Koraput: Boarding the wrong train could be costly; a villager from Odisha learned this lesson in the hard way.
However, the ordeal of Basupati Muduli, who is now 40, ended seven years later when a retired army man found him wandering aimlessly in Punjab.
Muduli had left his home in Dokeribeda village in Odisha’s Koraput district with two villagers in search of work in Jharsuguda. After working as laborer for two years there, the other two returned home but Muduli boarded a wrong train by mistake and reached Chandigarh.
Koraput assistant labor officer Prasanna Panigrahi, who was on the rescue team, said Muduli worked two years in Chandigarh. As Muduli spoke only Odia, he failed to tell people his address and after few days was engaged on the farmland of a man near Chandigarh.
He then joined a nomad group of the Gujjar community and went to Mahindral village on the border of Punjab and Himachal Pradesh.
Panigrahi said Muduli would graze the community’s cattle. He was denied food and tortured physically. Gradually, he started behaving abnormally and a retired army man spotted him wandering helplessly at Mahindral.
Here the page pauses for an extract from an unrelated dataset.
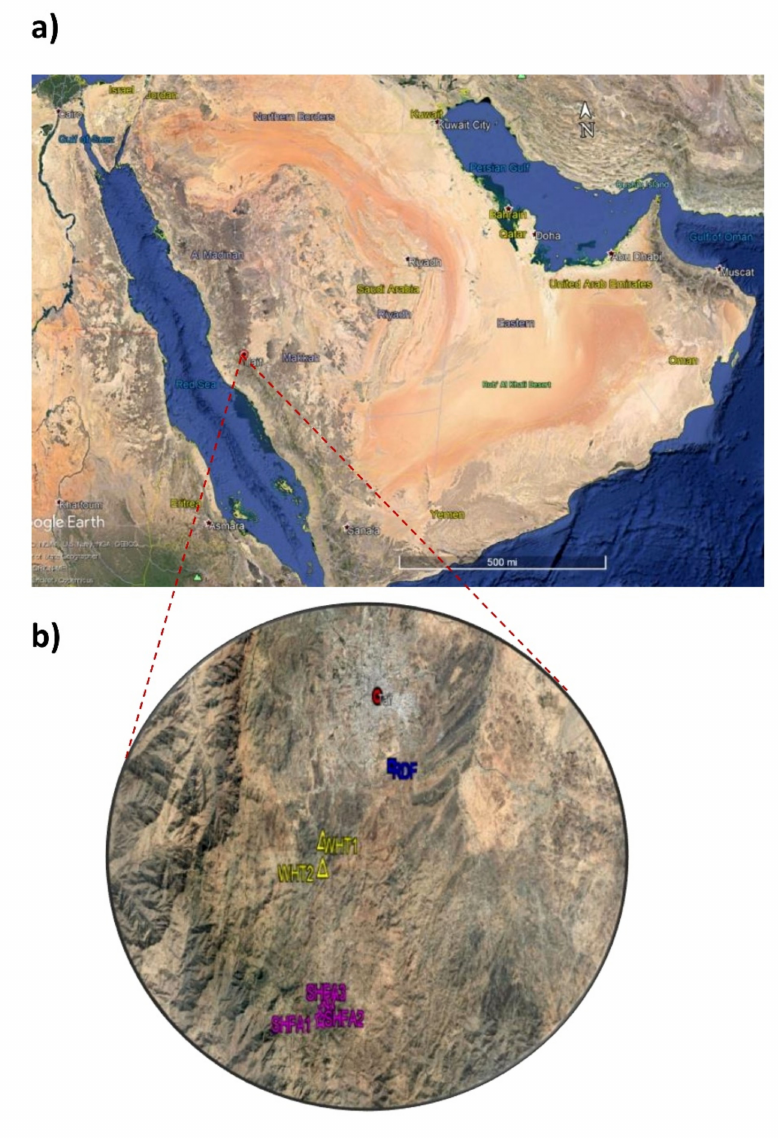
Figure 9. Map of Saudi Arabia displaying the study area location ( a ), and different studied sites ( b ) (Alwaht (WHT), Ash-shafa (SHFA), and Ar Ruddaf (RDF)) in the Taif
The soldier took Muduli to hospital and contacted officers of the Dasmantpur police station, who informed Muduli’s family subsequently about his whereabouts.
Muduli, who returned to his native place on April 7, was in tears. “I had lost all hope of returning to my village. If today I am here, it is because of the retired army officer” he told The Hindustan Times.
Koraput collector Yamini Sarangi said they came to know about Muduli on March 30 and set up a special team of labor officers and police to rescue the long lost man.